Graphically there are some great colors that help emphasize the fantasy setting, however this very much looks like a game that is two years old. The playable characters, and common monsters are quite small, much like the size of Dana in Solomon’s Key. This will likely turn off gamers who have spent the last few months playing visually stunning games like Blaster Master and Super Mario Bros. 2. The creatures you are fighting lack much imagination and won’t be remembered like the baddies in the Zelda or Mario series.
Perhaps the greatest strength Legacy of the Wizard has is its wonderful music. The title screen’s theme sets the tone perfectly and each of the five areas in the game has their own distinctive tune that plays throughout. If you are lover of phenomenal video game music, this is certainly one that you’ll want to break out the Walkman and record the entire soundtrack onto a cassette.

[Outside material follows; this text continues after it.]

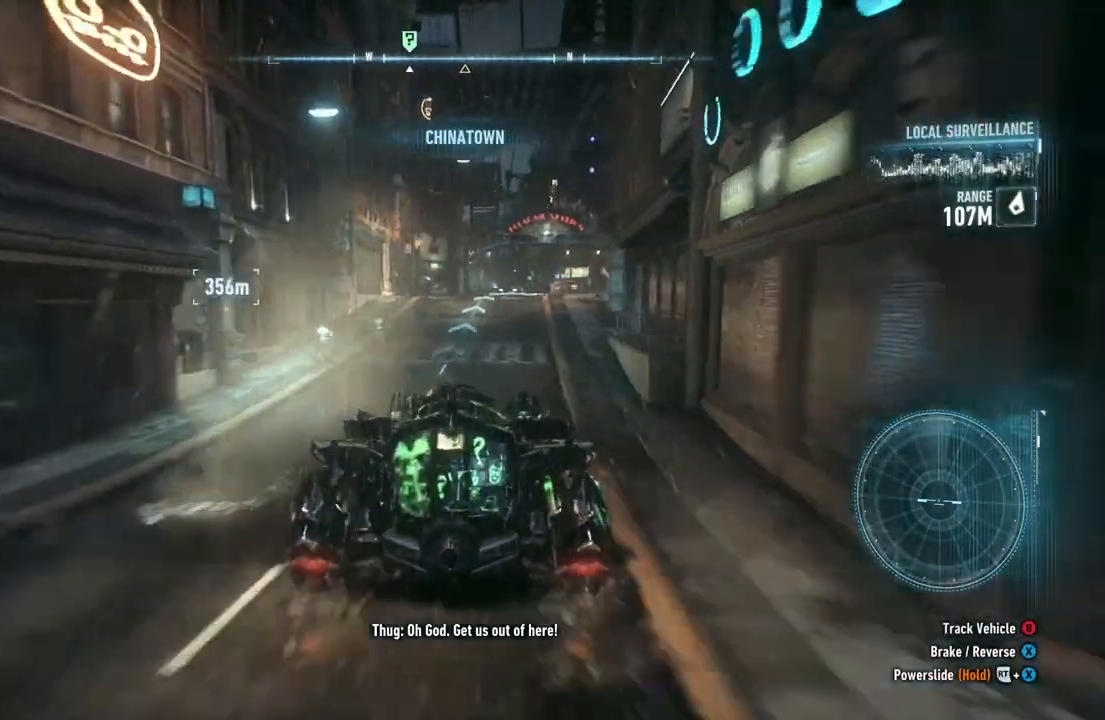
{"buttons": ["R2"], "left_stick": "up", "right_stick": "center", "events": []}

My biggest complaint while playing was the absence of an in-game map. This game is huge and with so many dead ends and places that need a revisit you’ll certainly need to make your own map with lots of notes. With a world so expansive and full of depth, there is no valid excuse not to include a map. This is just one more issue that keeps Legacy of the Wizard out of the same league as the Zelda series. I don’t want to have to draw my own map or consult the manual to learn about each item and character.
Despite the many faults with Legacy of the Wizard, this game still does a lot of things right. This game should take even the most skilled players months to conquer so you certainly will get your money’s worth if you decide to purchase. If you’ve gone through both Zelda games and are a fan of medieval fantasy, this game should be up your alley. This Pak offers a great challenge, incredible music, secrets to discover, and lots of critical thinking. I only wish they had spent more time updating and improving some of the features that NES gamers have begun taking for granted over the past couple years.
Legacy of the Wizard Review
- Graphics - 5.5/105.5/10
- Sound - 9/109/10
- Gameplay - 6.5/106.5/10
- Lasting Appeal - 7.5/107.5/10
Final Thoughts: WORTH CONSIDERING
This is the second large adventure game that Broderbund has put out this year, with The Guardian Legend releasing earlier this spring. Both games have some similarities, with Legacy of the Wizard adapting the fantasy theme as opposed to a Science Fiction. I’m hoping for more solid titles from them in the future.